Written problem |
Reproduce every line of the records below verbatim, without altering any character.
* * * * *
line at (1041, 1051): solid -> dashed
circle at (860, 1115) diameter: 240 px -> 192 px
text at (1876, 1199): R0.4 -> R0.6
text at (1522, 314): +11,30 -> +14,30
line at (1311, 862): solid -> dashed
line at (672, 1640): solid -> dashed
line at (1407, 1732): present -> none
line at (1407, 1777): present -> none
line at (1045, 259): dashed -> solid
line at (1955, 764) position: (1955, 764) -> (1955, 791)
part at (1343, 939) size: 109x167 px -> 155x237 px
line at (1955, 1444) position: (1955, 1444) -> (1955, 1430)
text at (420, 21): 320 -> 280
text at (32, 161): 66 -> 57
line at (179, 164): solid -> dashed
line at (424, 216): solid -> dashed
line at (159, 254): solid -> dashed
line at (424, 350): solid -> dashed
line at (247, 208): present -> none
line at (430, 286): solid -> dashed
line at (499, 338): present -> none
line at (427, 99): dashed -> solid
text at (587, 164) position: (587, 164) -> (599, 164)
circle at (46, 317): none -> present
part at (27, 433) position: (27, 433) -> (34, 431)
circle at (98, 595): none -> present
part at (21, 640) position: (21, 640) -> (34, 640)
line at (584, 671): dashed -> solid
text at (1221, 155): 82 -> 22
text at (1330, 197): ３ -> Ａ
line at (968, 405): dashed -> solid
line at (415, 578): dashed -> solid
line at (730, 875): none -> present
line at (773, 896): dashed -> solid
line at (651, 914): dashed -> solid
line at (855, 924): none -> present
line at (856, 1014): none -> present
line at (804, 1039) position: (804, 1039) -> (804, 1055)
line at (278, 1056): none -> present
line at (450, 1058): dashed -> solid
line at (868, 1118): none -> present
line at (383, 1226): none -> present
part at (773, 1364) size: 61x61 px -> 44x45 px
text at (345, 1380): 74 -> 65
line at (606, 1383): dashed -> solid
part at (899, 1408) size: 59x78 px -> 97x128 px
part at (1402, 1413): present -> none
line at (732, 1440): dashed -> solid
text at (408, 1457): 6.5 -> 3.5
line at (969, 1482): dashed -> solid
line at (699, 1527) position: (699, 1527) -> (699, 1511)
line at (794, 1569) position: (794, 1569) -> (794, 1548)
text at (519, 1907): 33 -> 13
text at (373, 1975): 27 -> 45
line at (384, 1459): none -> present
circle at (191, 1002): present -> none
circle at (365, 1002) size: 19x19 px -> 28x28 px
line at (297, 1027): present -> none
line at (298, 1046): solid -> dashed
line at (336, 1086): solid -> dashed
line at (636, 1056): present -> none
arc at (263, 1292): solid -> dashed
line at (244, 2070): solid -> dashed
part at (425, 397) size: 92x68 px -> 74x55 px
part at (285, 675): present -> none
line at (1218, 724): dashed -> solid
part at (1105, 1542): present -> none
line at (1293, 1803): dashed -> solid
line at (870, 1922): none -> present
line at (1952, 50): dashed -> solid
* * * * *
Output |
line at (1041, 1051): solid -> dashed
circle at (860, 1115) diameter: 240 px -> 192 px
text at (1876, 1199): R0.4 -> R0.6
text at (1522, 314): +11,30 -> +14,30
line at (1311, 862): solid -> dashed
line at (672, 1640): solid -> dashed
line at (1407, 1732): present -> none
line at (1407, 1777): present -> none
line at (1045, 259): dashed -> solid
line at (1955, 764) position: (1955, 764) -> (1955, 791)
part at (1343, 939) size: 109x167 px -> 155x237 px
line at (1955, 1444) position: (1955, 1444) -> (1955, 1430)
text at (420, 21): 320 -> 280
text at (32, 161): 66 -> 57
line at (179, 164): solid -> dashed
line at (424, 216): solid -> dashed
line at (159, 254): solid -> dashed
line at (424, 350): solid -> dashed
line at (247, 208): present -> none
line at (430, 286): solid -> dashed
line at (499, 338): present -> none
line at (427, 99): dashed -> solid
text at (587, 164) position: (587, 164) -> (599, 164)
circle at (46, 317): none -> present
part at (27, 433) position: (27, 433) -> (34, 431)
circle at (98, 595): none -> present
part at (21, 640) position: (21, 640) -> (34, 640)
line at (584, 671): dashed -> solid
text at (1221, 155): 82 -> 22
text at (1330, 197): ３ -> Ａ
line at (968, 405): dashed -> solid
line at (415, 578): dashed -> solid
line at (730, 875): none -> present
line at (773, 896): dashed -> solid
line at (651, 914): dashed -> solid
line at (855, 924): none -> present
line at (856, 1014): none -> present
line at (804, 1039) position: (804, 1039) -> (804, 1055)
line at (278, 1056): none -> present
line at (450, 1058): dashed -> solid
line at (868, 1118): none -> present
line at (383, 1226): none -> present
part at (773, 1364) size: 61x61 px -> 44x45 px
text at (345, 1380): 74 -> 65
line at (606, 1383): dashed -> solid
part at (899, 1408) size: 59x78 px -> 97x128 px
part at (1402, 1413): present -> none
line at (732, 1440): dashed -> solid
text at (408, 1457): 6.5 -> 3.5
line at (969, 1482): dashed -> solid
line at (699, 1527) position: (699, 1527) -> (699, 1511)
line at (794, 1569) position: (794, 1569) -> (794, 1548)
text at (519, 1907): 33 -> 13
text at (373, 1975): 27 -> 45
line at (384, 1459): none -> present
circle at (191, 1002): present -> none
circle at (365, 1002) size: 19x19 px -> 28x28 px
line at (297, 1027): present -> none
line at (298, 1046): solid -> dashed
line at (336, 1086): solid -> dashed
line at (636, 1056): present -> none
arc at (263, 1292): solid -> dashed
line at (244, 2070): solid -> dashed
part at (425, 397) size: 92x68 px -> 74x55 px
part at (285, 675): present -> none
line at (1218, 724): dashed -> solid
part at (1105, 1542): present -> none
line at (1293, 1803): dashed -> solid
line at (870, 1922): none -> present
line at (1952, 50): dashed -> solid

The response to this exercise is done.